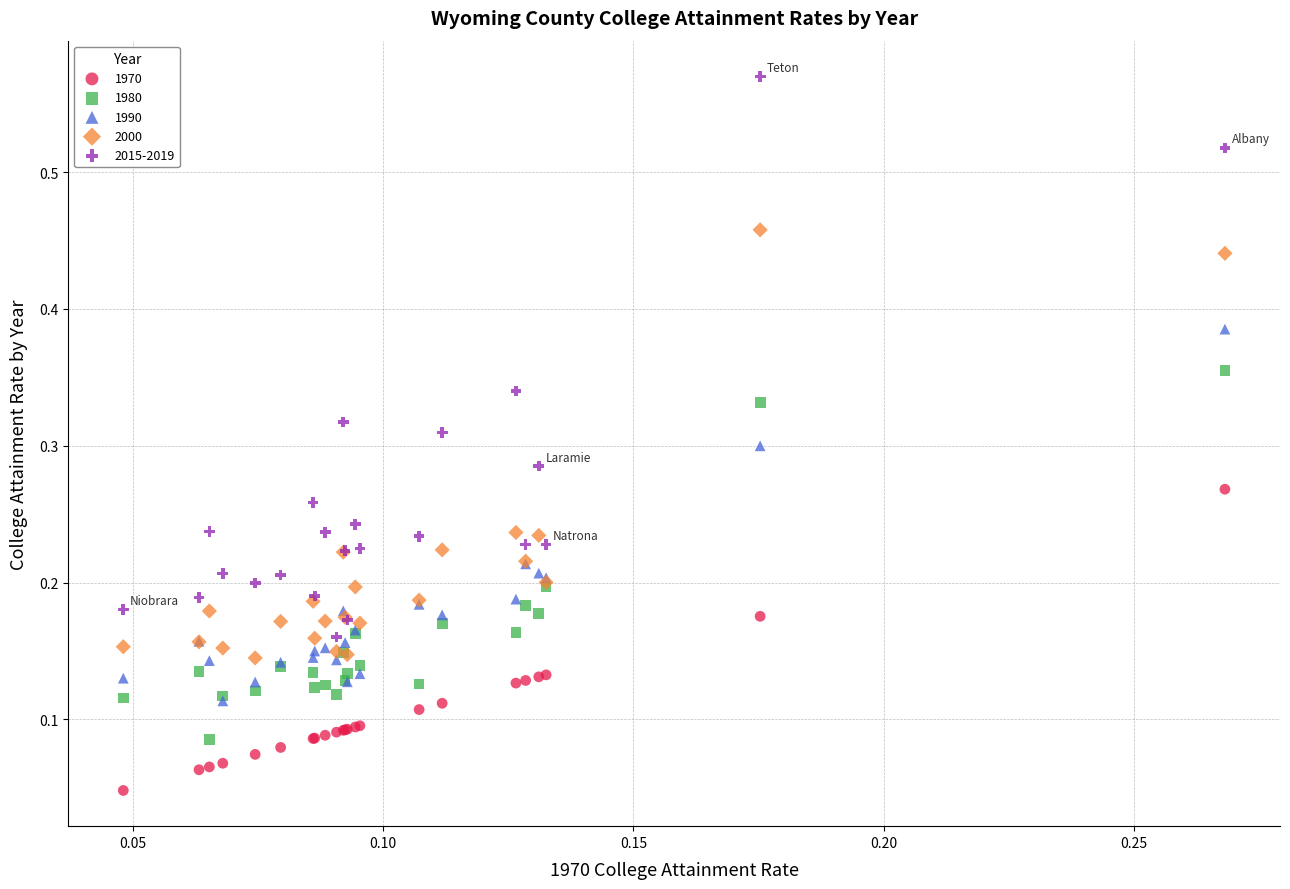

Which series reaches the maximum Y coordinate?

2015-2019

--

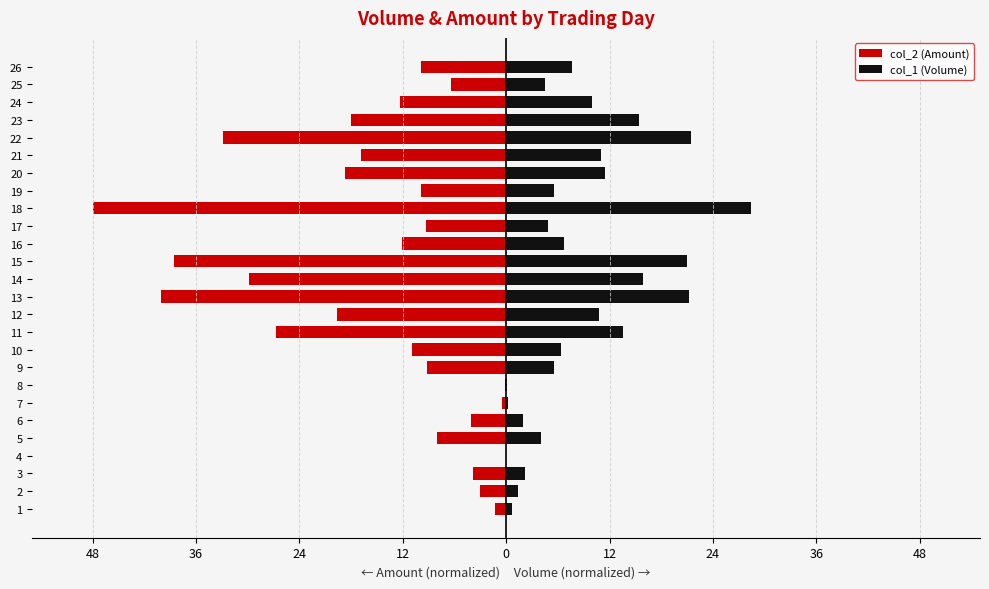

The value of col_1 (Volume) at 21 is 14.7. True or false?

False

--

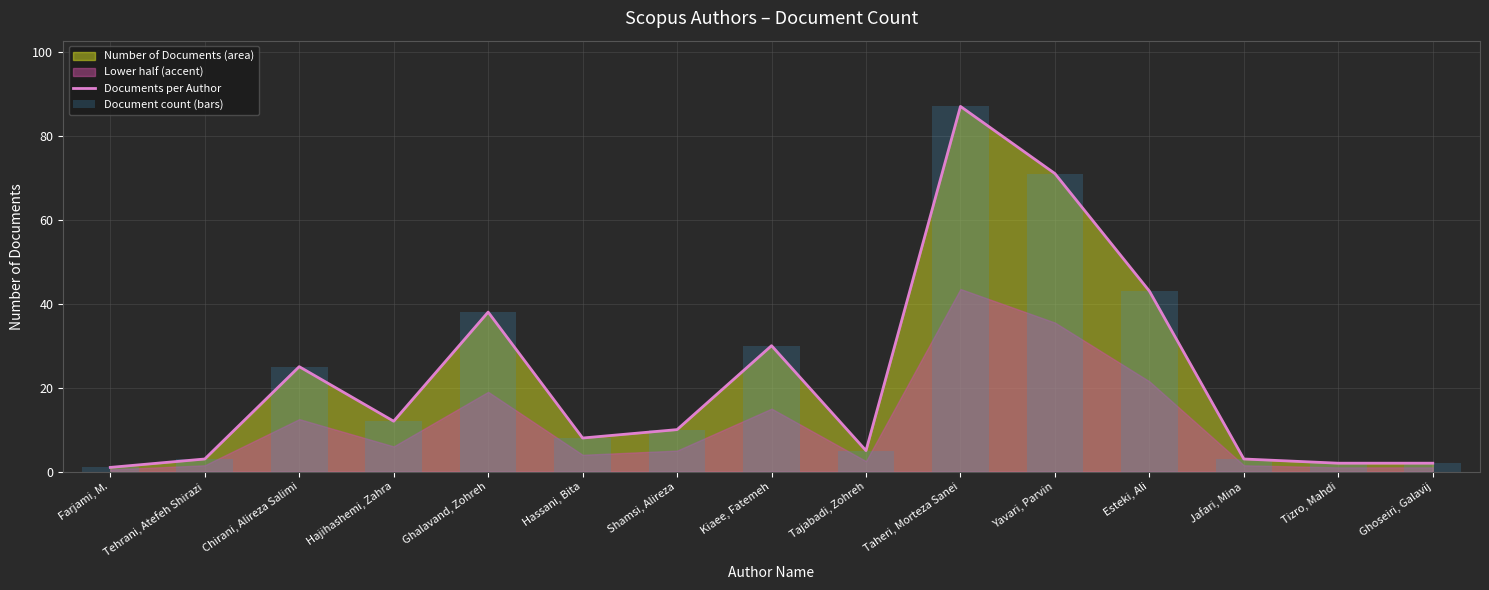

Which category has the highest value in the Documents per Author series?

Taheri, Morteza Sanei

What the task requires:
Put the lines of the material into a JSON list of strings, one string per line with blank lines left out, starting with the line containing "Which category has" and continuing through the line containing "Taheri, Morteza Sanei".

Exercise answer:
[
  "Which category has the highest value in the Documents per Author series?",
  "Taheri, Morteza Sanei"
]